Content starts

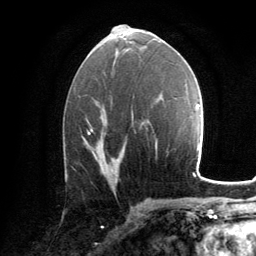
Breast MRI, one axial slice; position 69 of 134 along the scan axis; cropped to one breast; dynamic contrast-enhanced series, time point 2 of 6 at this slice position (early post-contrast); 3 T; TE 2.8 ms, TR 7.2 ms; 1.2 mm slice thickness; 256 × 256 image matrix, field of view 180 × 180 mm. Female patient.
Structures marked on this image (semi-automatically segmented with operator editing):
- enhancing-tissue mask used for the functional tumour volume (all voxels passing the contrast-enhancement thresholds inside the analysis volume; usually the tumour): bounding box <88,133,94,153> (left, top, right, bottom; pixels)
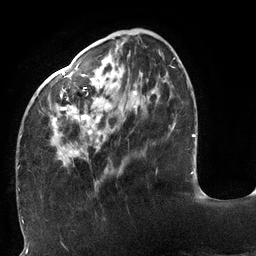
Breast MRI (dynamic contrast-enhanced), one axial slice; position 41 of 132 along the scan axis; cropped to one breast; dynamic contrast-enhanced series, time point 2 of 6 at this slice position (early post-contrast); 3 T; TE 2.7 ms, TR 6 ms; 1.2 mm slice thickness; 256 × 256 image matrix. Female patient.
Structures marked on this image (semi-automatic segmentation, software-assisted and operator-edited):
- enhancing-tissue mask used for the functional tumour volume (all voxels passing the contrast-enhancement thresholds inside the analysis volume; usually the tumour): bounding box [x1, y1, x2, y2] px = [18, 41, 175, 172]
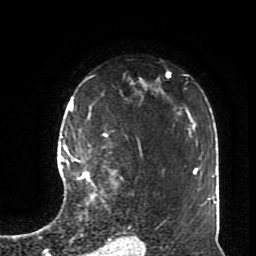
Breast MRI (dynamic contrast-enhanced), one axial slice. Slice 56 of 70 in the series (ordered by position). Cropped to one breast. Dynamic contrast-enhanced series, time point 2 of 8 at this slice position (early post-contrast). 1.5 T. TE 4.2 ms, TR 7 ms. 2.3 mm slice thickness. 256 × 256 image matrix, field of view 170 × 170 mm. Female patient.
Outlined on this slice (semi-automatic segmentation, software-assisted and operator-edited):
- enhancing-tissue mask used for the functional tumour volume (all voxels passing the contrast-enhancement thresholds inside the analysis volume; usually the tumour): box from (x=79, y=134) to (x=114, y=201) px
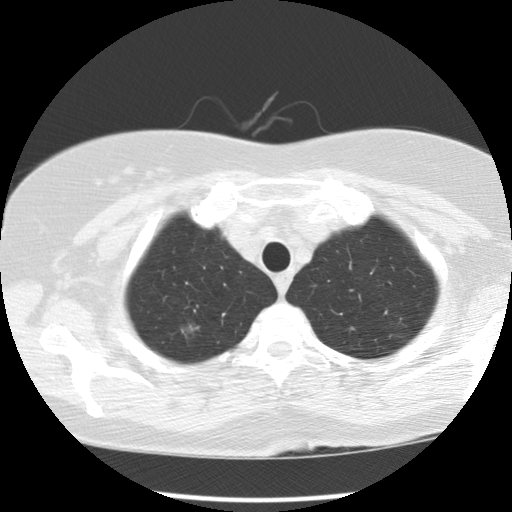
Chest CT (low-dose screening protocol), one axial image, third screening round (two years after baseline), lung window (W 1500 / L -600 HU), 120 kVp, slice 15 of 122 in the series. Female, age 72 years at enrolment. Former smoker at enrolment.
Lesion marked by an expert reader, bounding box [x1, y1, x2, y2] px = [166, 312, 208, 357]. The screening reader recorded 4 non-calcified nodules or masses ≥4 mm on this exam (right upper lobe, right upper lobe, right upper lobe, right lower lobe); which of them this box marks is not recorded. Participant outcome: lung cancer diagnosed 85 days after this screen — bronchiolo-alveolar adenocarcinoma, NOS, right upper lobe, well differentiated (G1), stage IA (AJCC 6th edition), 8 mm at pathology.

Content ends

→ **What the task requires**
From the line that holds "(x=114, y=201) px" to the last line of the records, please copy each line exactly and nothing else. Pictures stay out.

→ **Solution**
- enhancing-tissue mask used for the functional tumour volume (all voxels passing the contrast-enhancement thresholds inside the analysis volume; usually the tumour): box from (x=79, y=134) to (x=114, y=201) px
Chest CT (low-dose screening protocol), one axial image, third screening round (two years after baseline), lung window (W 1500 / L -600 HU), 120 kVp, slice 15 of 122 in the series. Female, age 72 years at enrolment. Former smoker at enrolment.
Lesion marked by an expert reader, bounding box [x1, y1, x2, y2] px = [166, 312, 208, 357]. The screening reader recorded 4 non-calcified nodules or masses ≥4 mm on this exam (right upper lobe, right upper lobe, right upper lobe, right lower lobe); which of them this box marks is not recorded. Participant outcome: lung cancer diagnosed 85 days after this screen — bronchiolo-alveolar adenocarcinoma, NOS, right upper lobe, well differentiated (G1), stage IA (AJCC 6th edition), 8 mm at pathology.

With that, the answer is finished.